In Soviet Russia (please, no "in Soviet Russia" jokes), I don't have any direct experience, but as far as I can tell it worked like some kinds of committee structures in an American university. The Party was not the government, it was not the military, it was not industry nor agriculture, and it was not a labor union, but it supervised all of those institutions to make sure that they were run according to "scientific socialist" principles. I imagine the Party was resented by people in government, military, industry, and other places just trying to do their jobs because it was a kind of oversight that a lot of people dedicated to their jobs could do without -- a lot like what takes place in universities.
The multi-party system, however, would have a Liberal Party, a Conservative Party, a Green Party, a Libertarian Party, a Labor Party, a Civil Rights Party, and so on. The problem with a multi-party system is forming a majority government -- think Israel where they have two major parties but they have to suck up to religious parties to form a government.
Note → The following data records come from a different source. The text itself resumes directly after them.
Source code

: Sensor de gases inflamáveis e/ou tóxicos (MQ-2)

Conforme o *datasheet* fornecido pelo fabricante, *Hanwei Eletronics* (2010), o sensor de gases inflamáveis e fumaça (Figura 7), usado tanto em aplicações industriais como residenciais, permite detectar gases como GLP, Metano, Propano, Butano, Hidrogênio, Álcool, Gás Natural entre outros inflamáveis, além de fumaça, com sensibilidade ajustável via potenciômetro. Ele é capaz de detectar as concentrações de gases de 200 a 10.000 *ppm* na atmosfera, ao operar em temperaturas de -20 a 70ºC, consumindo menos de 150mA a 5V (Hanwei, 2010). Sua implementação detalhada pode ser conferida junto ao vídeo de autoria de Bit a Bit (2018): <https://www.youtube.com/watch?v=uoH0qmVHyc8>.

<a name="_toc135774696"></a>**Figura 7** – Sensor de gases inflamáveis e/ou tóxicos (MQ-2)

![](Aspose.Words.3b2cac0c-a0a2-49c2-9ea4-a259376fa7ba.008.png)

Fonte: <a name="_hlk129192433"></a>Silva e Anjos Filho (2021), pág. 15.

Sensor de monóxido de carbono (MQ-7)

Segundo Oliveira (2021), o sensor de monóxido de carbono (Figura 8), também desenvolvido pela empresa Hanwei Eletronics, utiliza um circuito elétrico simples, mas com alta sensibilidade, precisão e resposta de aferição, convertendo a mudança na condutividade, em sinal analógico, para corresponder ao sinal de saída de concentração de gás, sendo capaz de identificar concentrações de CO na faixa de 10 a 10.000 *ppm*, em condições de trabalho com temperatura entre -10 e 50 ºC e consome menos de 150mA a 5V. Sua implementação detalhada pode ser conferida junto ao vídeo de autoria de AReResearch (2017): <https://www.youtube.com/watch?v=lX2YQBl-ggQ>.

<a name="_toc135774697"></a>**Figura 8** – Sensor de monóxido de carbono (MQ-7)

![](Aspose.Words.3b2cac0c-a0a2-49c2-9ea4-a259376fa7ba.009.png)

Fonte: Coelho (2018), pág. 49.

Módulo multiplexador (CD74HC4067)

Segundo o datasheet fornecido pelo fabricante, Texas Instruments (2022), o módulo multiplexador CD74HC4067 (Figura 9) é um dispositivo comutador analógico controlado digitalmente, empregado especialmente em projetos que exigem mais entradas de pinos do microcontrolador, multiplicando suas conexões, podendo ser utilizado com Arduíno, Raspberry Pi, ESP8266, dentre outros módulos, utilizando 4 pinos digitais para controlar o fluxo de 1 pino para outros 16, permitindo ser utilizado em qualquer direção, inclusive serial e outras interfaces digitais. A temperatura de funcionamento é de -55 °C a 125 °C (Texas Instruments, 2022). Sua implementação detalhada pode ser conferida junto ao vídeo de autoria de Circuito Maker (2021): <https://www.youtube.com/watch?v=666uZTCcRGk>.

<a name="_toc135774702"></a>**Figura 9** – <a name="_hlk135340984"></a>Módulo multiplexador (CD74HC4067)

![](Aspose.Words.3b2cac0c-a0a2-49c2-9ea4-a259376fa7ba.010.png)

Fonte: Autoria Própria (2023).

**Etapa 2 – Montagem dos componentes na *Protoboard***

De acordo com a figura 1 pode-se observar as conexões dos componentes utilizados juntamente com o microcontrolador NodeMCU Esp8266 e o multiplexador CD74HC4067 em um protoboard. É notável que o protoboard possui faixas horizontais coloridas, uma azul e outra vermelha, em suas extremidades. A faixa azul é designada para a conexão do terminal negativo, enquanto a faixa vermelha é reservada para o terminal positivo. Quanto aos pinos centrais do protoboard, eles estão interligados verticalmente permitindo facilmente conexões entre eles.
The two party system means that you stack the deck against minority parties to narrow it down to just two parties so one or other party is sure of having a governing majority. The two parties don't really offer much in the way of choice unless you think Coke and Pepsi represents choice. But on the other hand, the two parties compete for the center of the voting electorate, and the two parties act as critics of each other to expose gross wrong doing. Kerry and Bush are not really that different because they are all part of the same political culture, but they represent themselves as polar opposites to rally their respective core supporters, but they are careful to position themselves for the middle when they govern so having Kerry in office or Bush in office is not going to change all of that much. But that is the goal, to have a stable equalibrium of two parties competing for the center rather than the anarchy and travails of a multi-party democracy.
Well, that is the whole point of a 2-party structure, that if you vote for a 3rd or 4th party (Green Party, Pat Buchanan Party), your vote isn't going to count for nothin' and you might get "the other guy" elected.
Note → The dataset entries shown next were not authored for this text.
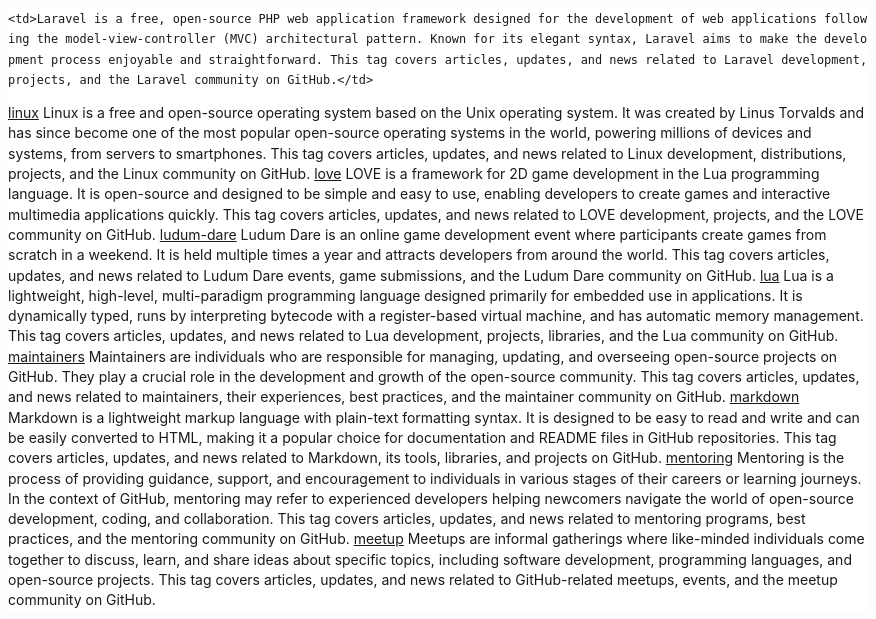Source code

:     <td>Laravel is a free, open-source PHP web application framework designed for the development of web applications following the model-view-controller (MVC) architectural pattern. Known for its elegant syntax, Laravel aims to make the development process enjoyable and straightforward. This tag covers articles, updates, and news related to Laravel development, projects, and the Laravel community on GitHub.</td>
</tr>
<tr>
    <td><a href="https://github.blog/tag/linux/">linux</a></td>
    <td>Linux is a free and open-source operating system based on the Unix operating system. It was created by Linus Torvalds and has since become one of the most popular open-source operating systems in the world, powering millions of devices and systems, from servers to smartphones. This tag covers articles, updates, and news related to Linux development, distributions, projects, and the Linux community on GitHub.</td>
</tr>
<tr>
    <td><a href="https://github.blog/tag/love/">love</a></td>
    <td>LOVE is a framework for 2D game development in the Lua programming language. It is open-source and designed to be simple and easy to use, enabling developers to create games and interactive multimedia applications quickly. This tag covers articles, updates, and news related to LOVE development, projects, and the LOVE community on GitHub.</td>
</tr>
<tr>
    <td><a href="https://github.blog/tag/ludum-dare/">ludum-dare</a></td>
    <td>Ludum Dare is an online game development event where participants create games from scratch in a weekend. It is held multiple times a year and attracts developers from around the world. This tag covers articles, updates, and news related to Ludum Dare events, game submissions, and the Ludum Dare community on GitHub.</td>
</tr>
<tr>
    <td><a href="https://github.blog/tag/lua/">lua</a></td>
    <td>Lua is a lightweight, high-level, multi-paradigm programming language designed primarily for embedded use in applications. It is dynamically typed, runs by interpreting bytecode with a register-based virtual machine, and has automatic memory management. This tag covers articles, updates, and news related to Lua development, projects, libraries, and the Lua community on GitHub.</td>
</tr>
<tr>
    <td><a href="https://github.blog/tag/maintainers/">maintainers</a></td>
    <td>Maintainers are individuals who are responsible for managing, updating, and overseeing open-source projects on GitHub. They play a crucial role in the development and growth of the open-source community. This tag covers articles, updates, and news related to maintainers, their experiences, best practices, and the maintainer community on GitHub.</td>
</tr>
<tr>
    <td><a href="https://github.blog/tag/markdown/">markdown</a></td>
    <td>Markdown is a lightweight markup language with plain-text formatting syntax. It is designed to be easy to read and write and can be easily converted to HTML, making it a popular choice for documentation and README files in GitHub repositories. This tag covers articles, updates, and news related to Markdown, its tools, libraries, and projects on GitHub.</td>
</tr>
<tr>
    <td><a href="https://github.blog/tag/mentoring/">mentoring</a></td>
    <td>Mentoring is the process of providing guidance, support, and encouragement to individuals in various stages of their careers or learning journeys. In the context of GitHub, mentoring may refer to experienced developers helping newcomers navigate the world of open-source development, coding, and collaboration. This tag covers articles, updates, and news related to mentoring programs, best practices, and the mentoring community on GitHub.</td>
</tr>
<tr>
    <td><a href="https://github.blog/tag/meetup/">meetup</a></td>
    <td>Meetups are informal gatherings where like-minded individuals come together to discuss, learn, and share ideas about specific topics, including software development, programming languages, and open-source projects. This tag covers articles, updates, and news related to GitHub-related meetups, events, and the meetup community on GitHub.</td>
</tr>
What you want is the multi-party system, your Greens would get their 3 percent of House seats, which might mean the Democrats could get the House back, but they would have to form a coalition with the Greens and anytime the Greens didn't like it that Tom Daschle voted for some logging deal because a union in his home state wanted the jobs, they would be in a snit and threaten to fracture the coalition.
Under the 2-party system, everytime some member of the coalition under the tent of a major party feels a minor slight, they tend to suck it up because they consider the opposition party to be far worse.
Under your multi-party system, think of what Jim Jeffords did to the Republicans by switching to "Independent" -- yeah, your Greens would get their 3 percent, but they would be pulling a Jeffords on the Democrats all the time instead of just sticking flyers on people's front doors.
The 2-party system is not meant to afford equal representation -- it is meant to provide stable government without being too stable in the manner of a 1-party system.